Un film de Yanis Mhamdi (2026)
Après la séance, temps d’échange avec Ivar Ekeland,
président de l’Associaton des universitaires pour le respect du droit international en Palestine et
ancien président de l’Université Paris-Dauphine
Présentation du documentaire
Alice Kisiya a 30 ans. Elle est originaire de Bethléem et possède, fait rare, la nationalité israélienne. Cela n’a pourtant pas empêché les colons de s’emparer de son terrain, là où se dressaient la maison familiale et le restaurant de ses parents. Chaque jour, Alice revient sur place pour défier cette dépossession, seule face à l’armée israélienne qui protège les colons. Sa double identité, loin de la préserver, rend son combat d’autant plus symbolique : elle incarne une forme de résistance civile, déterminée et frontale, menée au cœur même d’un système colonial. Alaa Nasr, lui, a 27 ans et vit à Madama, un petit village du nord de la Cisjordanie. Madama est encerclé par deux colonies israéliennes qui le surplombent, menaçant à tout instant de l’engloutir. Dans ce contexte d’étouffement progressif, Alaa et ses amis refusent de fuir. Malgré les attaques régulières, les tirs, les meurtres, ils choisissent de rester, de défendre leur village, leur mode de vie, leur histoire. Leur résistance est celle d’un ancrage, physique et moral, sur une terre que l’on tente de leur arracher. En suivant Alice et Alaa dans leur quotidien, le film éclaire deux trajectoires qui se croisent sans se rencontrer, deux formes de courage face à une machine d’occupation toujours plus brutale.
La bande annonce
Quelques avis sur le film
Un film remarquable, touchant à bien des égards [qui] montre également que cette bataille titanesque n’est pas une mission individuelle.
L’Humanité, Pierre Barbancey
Un documentaire profondément édifiant par son traitement et la solarité de ses protagonistes.
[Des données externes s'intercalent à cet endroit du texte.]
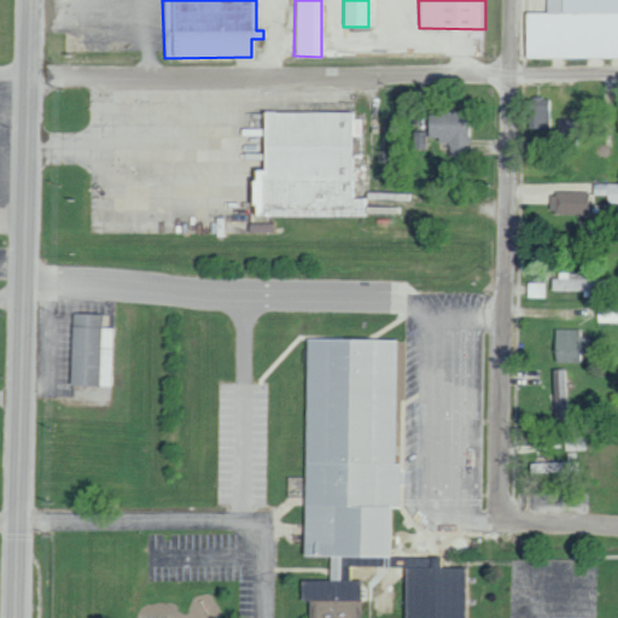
[(617,0),(546,0),(546,13),(525,13),(525,58),(617,57),(617,0)]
Les Fiches du Cinéma, Gilles Tourman
Ces séquences nous entraînent au plus près d’injustices flagrantes, qui laissent imaginer toutes celles qui ne seront jamais filmées.
Positif, Hugues Porquier
Le documentariste Yanis Mhamdi prend le parti de rester d’un seul côté, celui d’Alice, Alaa et tous les autres. Un collectif en lutte. En colère. Une colère qui devient aussi la nôtre.